«… О, сжалься же, красавица, любезная девица,
Ведь сам Эрот — заступник мой, любви моей предстатель.
Не убивай меня, краса, твоей гордыней лютой…»
«Коль скоро мучают тебя, в полон поймав, Эроты,
Ты их и должен попросить, любезный, о пощаде,
А мне так вовсе дела нет до всяких там Эротов:
Любви меня не одолеть, Эротам не осилить,
Не знаю стрел Эротовых, не знаю мук любовных.
А ты, уж если боль твоя взаправду нестерпима,
Один изволь убить себя, один прощайся с жизнью!»
В последние века перед падением Византии отчетливо выступает низовая, полуфольклорная линия, которой было суждено пережить ромейскую державу. Для этой линии характерны, в частности, «звериные» сюжеты. Средневековый грек любил истории про животных, этой потребности удовлетворяли, между прочим, простонародные варианты «Естествослова» («Физиолог»). Оживает исконно басенная стихия, в свое время породившая басни Эзопа. Но теперь она создает произведения больших форм. Примером может служить хотя бы «Повествование для детей о четвероногих животных», занимающее ни больше ни меньше как 1082 «политических» пятнадцатисложника (без рифмы). Лев, царь зверей, провозглашает в пределах своего царства вечный мир и созывает подданных на сходку; однако звери принимаются хвастать своими заслугами и вышучивать чужие слабости, причем перебранка начинается с простолюдинов звериного мира (Кошка, Мышь, Пес) и доходит до могущественных господ, Быка и Буйвола. Именно это сквернословие, неимоверно многословное, и составляет основу всего стихотворения. Под конец Лев объявляет, что мир отменен и звери снова могут невозбранно пожирать друг друга; все увенчивается грандиозной потасовкой. Поэма содержит зашифрованные «эзоповским языком» злободневные намеки на непорядки в византийском государстве, но предположить эти намеки легче, чем их выявить. В «Повествовании о четвероногих» много чисто фольклорных элементов, которые иногда обнаруживают связь с античными ритуальными традициями; так, тема «фаллизма» осла трактована с такой откровенностью, как будто с языческих времен Аристофана ничего не изменилось.
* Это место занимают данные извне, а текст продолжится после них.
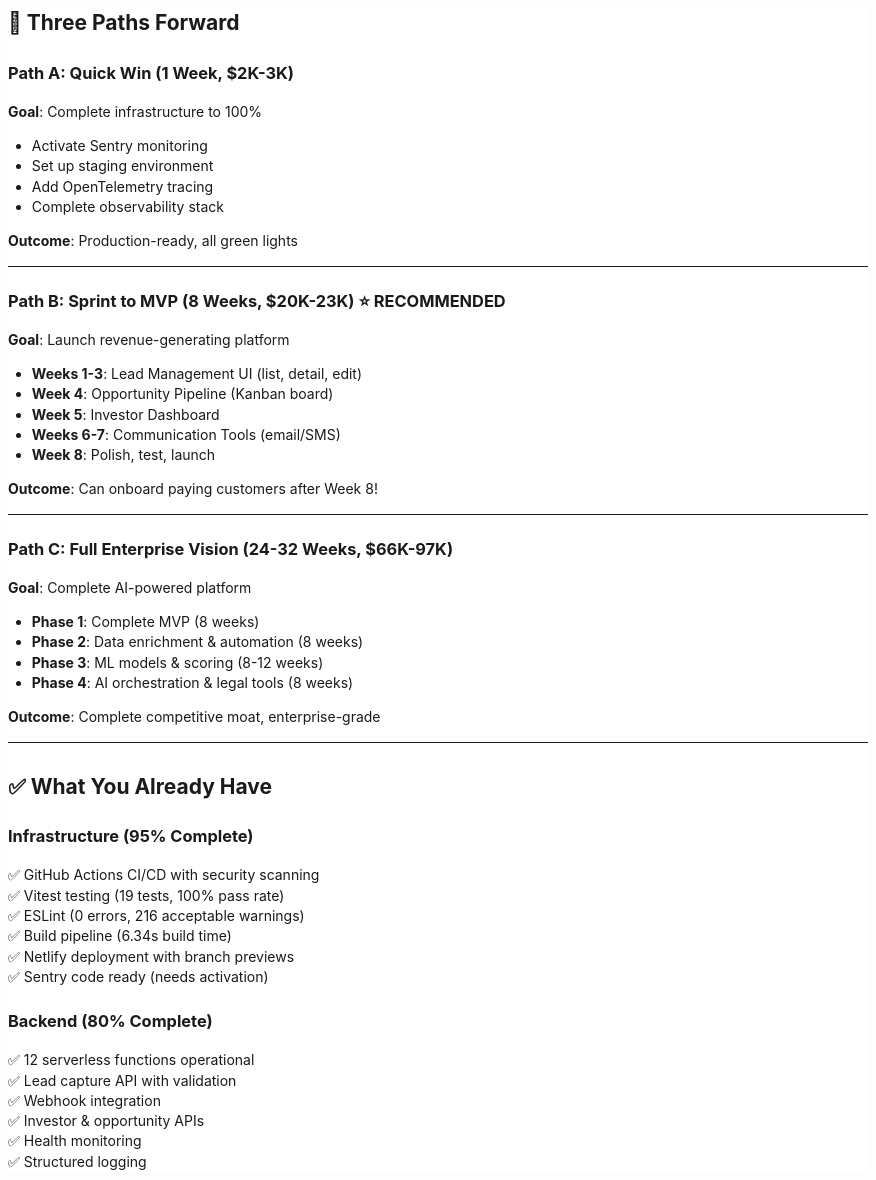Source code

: 
## 🎯 Three Paths Forward

### Path A: Quick Win (1 Week, $2K-3K)
**Goal**: Complete infrastructure to 100%
- Activate Sentry monitoring
- Set up staging environment
- Add OpenTelemetry tracing
- Complete observability stack

**Outcome**: Production-ready, all green lights

---

### Path B: Sprint to MVP (8 Weeks, $20K-23K) ⭐ **RECOMMENDED**
**Goal**: Launch revenue-generating platform
- **Weeks 1-3**: Lead Management UI (list, detail, edit)
- **Week 4**: Opportunity Pipeline (Kanban board)
- **Week 5**: Investor Dashboard
- **Weeks 6-7**: Communication Tools (email/SMS)
- **Week 8**: Polish, test, launch

**Outcome**: Can onboard paying customers after Week 8!

---

### Path C: Full Enterprise Vision (24-32 Weeks, $66K-97K)
**Goal**: Complete AI-powered platform
- **Phase 1**: Complete MVP (8 weeks)
- **Phase 2**: Data enrichment & automation (8 weeks)
- **Phase 3**: ML models & scoring (8-12 weeks)
- **Phase 4**: AI orchestration & legal tools (8 weeks)

**Outcome**: Complete competitive moat, enterprise-grade

---

## ✅ What You Already Have

### Infrastructure (95% Complete)
✅ GitHub Actions CI/CD with security scanning  
✅ Vitest testing (19 tests, 100% pass rate)  
✅ ESLint (0 errors, 216 acceptable warnings)  
✅ Build pipeline (6.34s build time)  
✅ Netlify deployment with branch previews  
✅ Sentry code ready (needs activation)  

### Backend (80% Complete)
✅ 12 serverless functions operational  
✅ Lead capture API with validation  
✅ Webhook integration  
✅ Investor & opportunity APIs  
✅ Health monitoring  
✅ Structured logging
Сюжетная структура «Повествования о четвероногих» повторена в стихотворной форме, которая в рукописях озаглавлена так: «Птицеслов обо всех пернатых и об их ссоре, как они бранили друг друга, а себя выхваляли, и притом кое-какое доброе присловие людям на потеху и вразумление, а порой юношам на поучение». Бытовые намеки здесь куда конкретнее, чем в «Повествовании о четвероногих»: оказывается, что среди подданных птичьей державы один не платит долгов, другой спесивится, как важный господин, третий — латинянин прямехонько из Рима и т. п. В прозаическом «Плодословии» басенно-сатирическое иносказание бьет в глаза. В центре действия — облыжный донос, и притом политического свойства. С этим доносом выступает перед престолом государя Айвы коварная винная Лоза; ее поддерживают лжесвидетели из рясофорной братии — игуменья Маслина, монастырская ключница Чечевица, инокиня Изюм и прочие. Донос направлен против высокопоставленных лиц (например, самого протосеваста Перца); он поступает на рассмотрение «архонтов и игемонов», к которым присоединяется и придворная охрана из варяжских наемников. Изображение шутовского судебного процесса имеет в низовой словесности различных народов многочисленные параллели (ср. русскую «Повесть о Ерше Ершовиче»).
Византийская «потешная» литература с героями-животными создала по-настоящему значительный памятник. Это история об Осле, Волке и Лисе; она дошла в двух вариантах — кратком (393 «политических» стиха без рифмы) и пространном (540 таких же стихов, на сей раз с рифмой). Первый извод — «Житие досточтимого Осла»; если принять во внимание ведущуюся в поэме сатирическую игру с набожными формулами и жестами, заглавие оказывается особенно острым. Во втором изводе оно более нейтрально, но отражает восхищение переписчика: «Превосходное повествование про Осла, Волка и Лиса». Персонажи этого эпоса прекрасно известны в разных литературах мира. Но в рамках этой поэмы «бродячие» положения и образы получают самобытно-византийский колорит. Лис и Волк — это мыслимые именно в атмосфере вековых традиций «византинизма» елейные ханжи, вкрадчивые фискалы, тихо опутывающие простого человека невидимой сетью страха. Притом они не чужды претензий на высокую образованность: Лис с гордостью именует себя «философом» и к тому же единственным учеником Льва Мудрого (Лев — «звериное» имя, которое гармонирует с образами из животного мира, но в сочетании с эпитетом «Мудрый» вызывает в памяти императора Льва VI).